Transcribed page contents
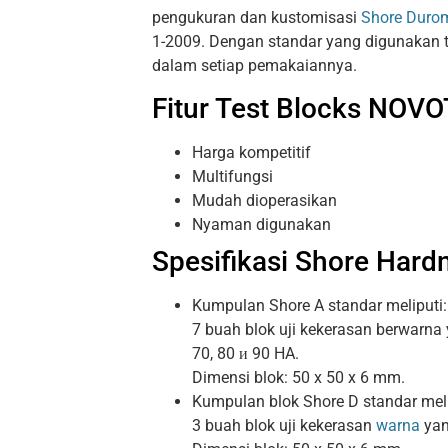
pengukuran dan kustomisasi
Shore Duro
1-2009. Dengan standar yang digunakan 
dalam setiap pemakaiannya.
Fitur Test Blocks NOVO
Harga kompetitif
Multifungsi
Mudah dioperasikan
Nyaman digunakan
Spesifikasi Shore Hard
Kumpulan Shore A standar meliputi:
7 buah blok uji kekerasan berwarna 
70, 80 и 90 HA.
Dimensi blok: 50 x 50 x 6 mm.
Kumpulan blok Shore D standar meli
3 buah blok uji kekerasan
warna
yan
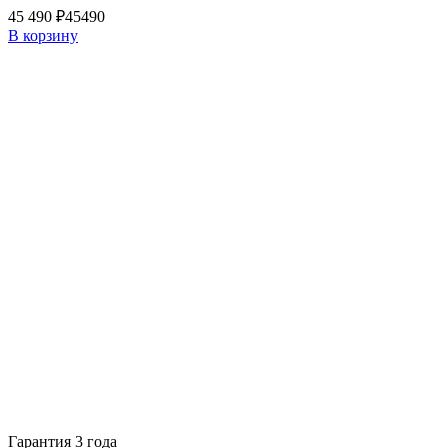
45 490 ₽
45490
В корзину
Гарантия 3 года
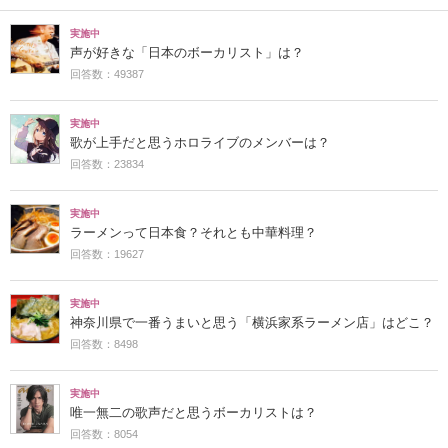
実施中
声が好きな「日本のボーカリスト」は？
回答数：49387
実施中
歌が上手だと思うホロライブのメンバーは？
回答数：23834
実施中
ラーメンって日本食？それとも中華料理？
回答数：19627
実施中
神奈川県で一番うまいと思う「横浜家系ラーメン店」はどこ？
回答数：8498
実施中
唯一無二の歌声だと思うボーカリストは？
回答数：8054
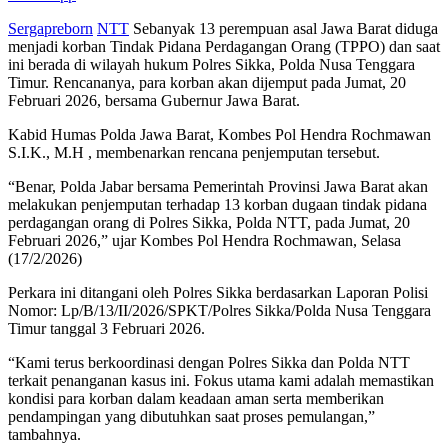
Sergapreborn
NTT
Sebanyak 13 perempuan asal Jawa Barat diduga
menjadi korban Tindak Pidana Perdagangan Orang (TPPO) dan saat
ini berada di wilayah hukum Polres Sikka, Polda Nusa Tenggara
Timur. Rencananya, para korban akan dijemput pada Jumat, 20
Februari 2026, bersama Gubernur Jawa Barat.
Kabid Humas Polda Jawa Barat, Kombes Pol Hendra Rochmawan
S.I.K., M.H , membenarkan rencana penjemputan tersebut.
“Benar, Polda Jabar bersama Pemerintah Provinsi Jawa Barat akan
melakukan penjemputan terhadap 13 korban dugaan tindak pidana
perdagangan orang di Polres Sikka, Polda NTT, pada Jumat, 20
Februari 2026,” ujar Kombes Pol Hendra Rochmawan, Selasa
(17/2/2026)
Perkara ini ditangani oleh Polres Sikka berdasarkan Laporan Polisi
Nomor: Lp/B/13/II/2026/SPKT/Polres Sikka/Polda Nusa Tenggara
Timur tanggal 3 Februari 2026.
“Kami terus berkoordinasi dengan Polres Sikka dan Polda NTT
terkait penanganan kasus ini. Fokus utama kami adalah memastikan
kondisi para korban dalam keadaan aman serta memberikan
pendampingan yang dibutuhkan saat proses pemulangan,”
tambahnya.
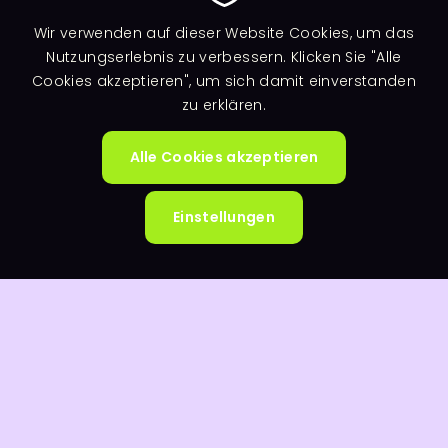
Wir verwenden auf dieser Website Cookies, um das
Nutzungserlebnis zu verbessern. Klicken Sie "Alle
Cookies akzeptieren", um sich damit einverstanden
zu erklären.
Alle Cookies akzeptieren
Zustimm
zurückzi
Einstellungen
Leaflet
|
basemap.at
,
CC-BY 3.0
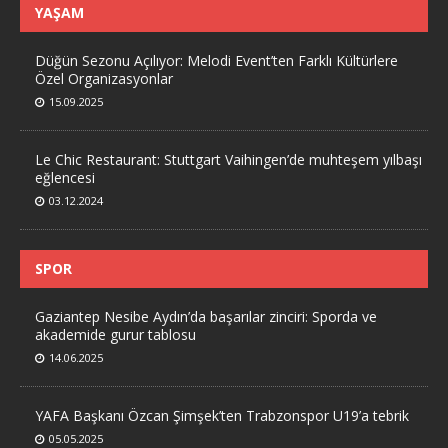
YAŞAM
Düğün Sezonu Açılıyor: Melodi Event’ten Farklı Kültürlere
Özel Organizasyonlar
15.09.2025
Le Chic Restaurant: Stuttgart Vaihingen’de muhteşem yılbaşı
eğlencesi
03.12.2024
SPOR
Gaziantep Nesibe Aydın’da başarılar zinciri: Sporda ve
akademide gurur tablosu
14.06.2025
YAFA Başkanı Özcan Şimşek’ten Trabzonspor U19’a tebrik
05.05.2025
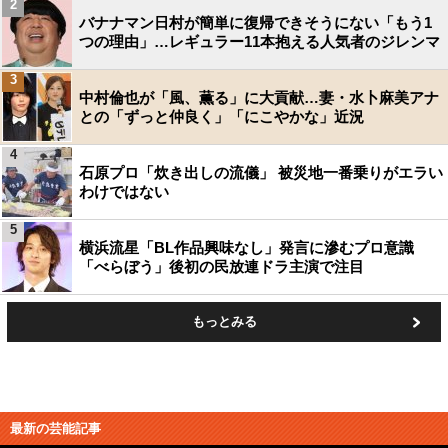
2
バナナマン日村が簡単に復帰できそうにない「もう1
つの理由」…レギュラー11本抱える人気者のジレンマ
3
中村倫也が「風、薫る」に大貢献…妻・水卜麻美アナ
との「ずっと仲良く」「にこやかな」近況
4
石原プロ「炊き出しの流儀」 被災地一番乗りがエラい
わけではない
5
横浜流星「BL作品興味なし」発言に滲むプロ意識
「べらぼう」後初の民放連ドラ主演で注目
もっとみる
最新の芸能記事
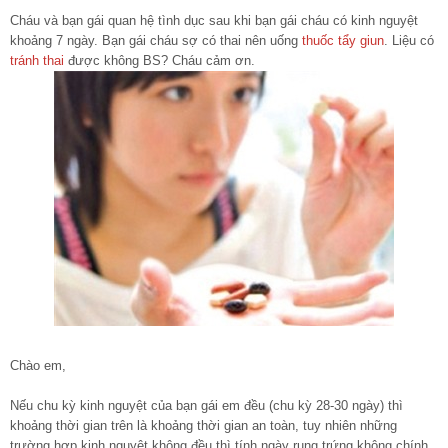
Cháu và bạn gái quan hệ tình dục sau khi bạn gái cháu có kinh nguyệt
khoảng 7 ngày. Bạn gái cháu sợ có thai nên uống
thuốc tẩy giun
. Liệu có
tránh thai
được không BS? Cháu cảm ơn.
Chào em,
Nếu chu kỳ kinh nguyệt của bạn gái em đều (chu kỳ 28-30 ngày) thì
khoảng thời gian trên là khoảng thời gian an toàn, tuy nhiên những
trường hợp kinh nguyệt không đều thì tính ngày rụng trứng không chính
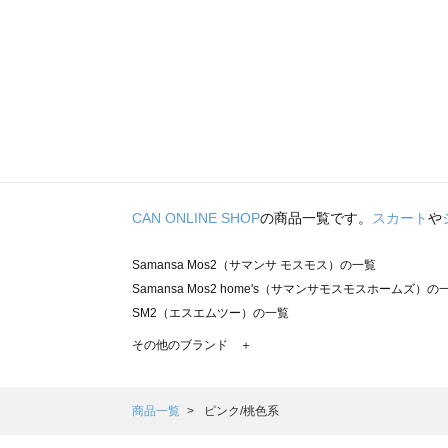
CAN ONLINE SHOP
の商品一覧です。
スカート
や
Samansa Mos2（サマンサ モスモス）の一覧
Samansa Mos2 home's（サマンサモスモスホームズ）の
SM2（エスエムツー）の一覧
TSUHARU by Samansa Mos2（ツハルバイサマンサモ
その他のブランド ＋
sm2rhythm（サマンサモスモス リズム）の一覧
Samansa Mos2 blue（サマンサモスモス ブルー）の一覧
Samansa Mos2 Lagom（サマンサモスモス ラーゴム）の
商品一覧
ピンク/桃色系
ehka sopo（エヘカソポ）の一覧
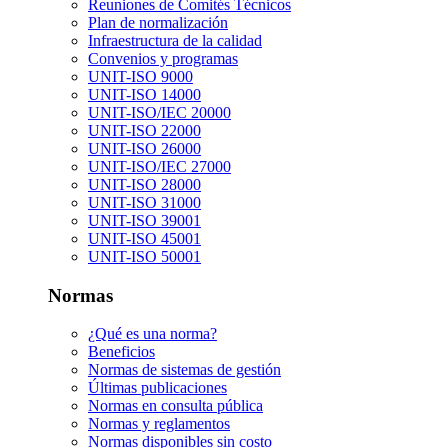
Reuniones de Comités Técnicos
Plan de normalización
Infraestructura de la calidad
Convenios y programas
UNIT-ISO 9000
UNIT-ISO 14000
UNIT-ISO/IEC 20000
UNIT-ISO 22000
UNIT-ISO 26000
UNIT-ISO/IEC 27000
UNIT-ISO 28000
UNIT-ISO 31000
UNIT-ISO 39001
UNIT-ISO 45001
UNIT-ISO 50001
Normas
¿Qué es una norma?
Beneficios
Normas de sistemas de gestión
Últimas publicaciones
Normas en consulta pública
Normas y reglamentos
Normas disponibles sin costo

▸ Exercise objective:
Your task is to reproduce every record exactly while omitting the pictures.

▸ Result of the task:
pengukuran dan kustomisasi
Shore Duro
1-2009. Dengan standar yang digunakan 
dalam setiap pemakaiannya.
Fitur Test Blocks NOVO
Harga kompetitif
Multifungsi
Mudah dioperasikan
Nyaman digunakan
Spesifikasi Shore Hard
Kumpulan Shore A standar meliputi:
7 buah blok uji kekerasan berwarna 
70, 80 и 90 HA.
Dimensi blok: 50 x 50 x 6 mm.
Kumpulan blok Shore D standar meli
3 buah blok uji kekerasan
warna
yan
45 490 ₽
45490
В корзину
Гарантия 3 года
実施中
声が好きな「日本のボーカリスト」は？
回答数：49387
実施中
歌が上手だと思うホロライブのメンバーは？
回答数：23834
実施中
ラーメンって日本食？それとも中華料理？
回答数：19627
実施中
神奈川県で一番うまいと思う「横浜家系ラーメン店」はどこ？
回答数：8498
実施中
唯一無二の歌声だと思うボーカリストは？
回答数：8054
Sergapreborn
NTT
Sebanyak 13 perempuan asal Jawa Barat diduga
menjadi korban Tindak Pidana Perdagangan Orang (TPPO) dan saat
ini berada di wilayah hukum Polres Sikka, Polda Nusa Tenggara
Timur. Rencananya, para korban akan dijemput pada Jumat, 20
Februari 2026, bersama Gubernur Jawa Barat.
Kabid Humas Polda Jawa Barat, Kombes Pol Hendra Rochmawan
S.I.K., M.H , membenarkan rencana penjemputan tersebut.
“Benar, Polda Jabar bersama Pemerintah Provinsi Jawa Barat akan
melakukan penjemputan terhadap 13 korban dugaan tindak pidana
perdagangan orang di Polres Sikka, Polda NTT, pada Jumat, 20
Februari 2026,” ujar Kombes Pol Hendra Rochmawan, Selasa
(17/2/2026)
Perkara ini ditangani oleh Polres Sikka berdasarkan Laporan Polisi
Nomor: Lp/B/13/II/2026/SPKT/Polres Sikka/Polda Nusa Tenggara
Timur tanggal 3 Februari 2026.
“Kami terus berkoordinasi dengan Polres Sikka dan Polda NTT
terkait penanganan kasus ini. Fokus utama kami adalah memastikan
kondisi para korban dalam keadaan aman serta memberikan
pendampingan yang dibutuhkan saat proses pemulangan,”
tambahnya.
Wir verwenden auf dieser Website Cookies, um das
Nutzungserlebnis zu verbessern. Klicken Sie "Alle
Cookies akzeptieren", um sich damit einverstanden
zu erklären.
Alle Cookies akzeptieren
Zustimm
zurückzi
Einstellungen
Leaflet
|
basemap.at
,
CC-BY 3.0
YAŞAM
Düğün Sezonu Açılıyor: Melodi Event’ten Farklı Kültürlere
Özel Organizasyonlar
15.09.2025
Le Chic Restaurant: Stuttgart Vaihingen’de muhteşem yılbaşı
eğlencesi
03.12.2024
SPOR
Gaziantep Nesibe Aydın’da başarılar zinciri: Sporda ve
akademide gurur tablosu
14.06.2025
YAFA Başkanı Özcan Şimşek’ten Trabzonspor U19’a tebrik
05.05.2025
2
バナナマン日村が簡単に復帰できそうにない「もう1
つの理由」…レギュラー11本抱える人気者のジレンマ
3
中村倫也が「風、薫る」に大貢献…妻・水卜麻美アナ
との「ずっと仲良く」「にこやかな」近況
4
石原プロ「炊き出しの流儀」 被災地一番乗りがエラい
わけではない
5
横浜流星「BL作品興味なし」発言に滲むプロ意識
「べらぼう」後初の民放連ドラ主演で注目
もっとみる
最新の芸能記事
Cháu và bạn gái quan hệ tình dục sau khi bạn gái cháu có kinh nguyệt
khoảng 7 ngày. Bạn gái cháu sợ có thai nên uống
thuốc tẩy giun
. Liệu có
tránh thai
được không BS? Cháu cảm ơn.
Chào em,
Nếu chu kỳ kinh nguyệt của bạn gái em đều (chu kỳ 28-30 ngày) thì
khoảng thời gian trên là khoảng thời gian an toàn, tuy nhiên những
trường hợp kinh nguyệt không đều thì tính ngày rụng trứng không chính
CAN ONLINE SHOP
の商品一覧です。
スカート
や
Samansa Mos2（サマンサ モスモス）の一覧
Samansa Mos2 home's（サマンサモスモスホームズ）の
SM2（エスエムツー）の一覧
TSUHARU by Samansa Mos2（ツハルバイサマンサモ
その他のブランド ＋
sm2rhythm（サマンサモスモス リズム）の一覧
Samansa Mos2 blue（サマンサモスモス ブルー）の一覧
Samansa Mos2 Lagom（サマンサモスモス ラーゴム）の
商品一覧
ピンク/桃色系
ehka sopo（エヘカソポ）の一覧
Reuniones de Comités Técnicos
Plan de normalización
Infraestructura de la calidad
Convenios y programas
UNIT-ISO 9000
UNIT-ISO 14000
UNIT-ISO/IEC 20000
UNIT-ISO 22000
UNIT-ISO 26000
UNIT-ISO/IEC 27000
UNIT-ISO 28000
UNIT-ISO 31000
UNIT-ISO 39001
UNIT-ISO 45001
UNIT-ISO 50001
Normas
¿Qué es una norma?
Beneficios
Normas de sistemas de gestión
Últimas publicaciones
Normas en consulta pública
Normas y reglamentos
Normas disponibles sin costo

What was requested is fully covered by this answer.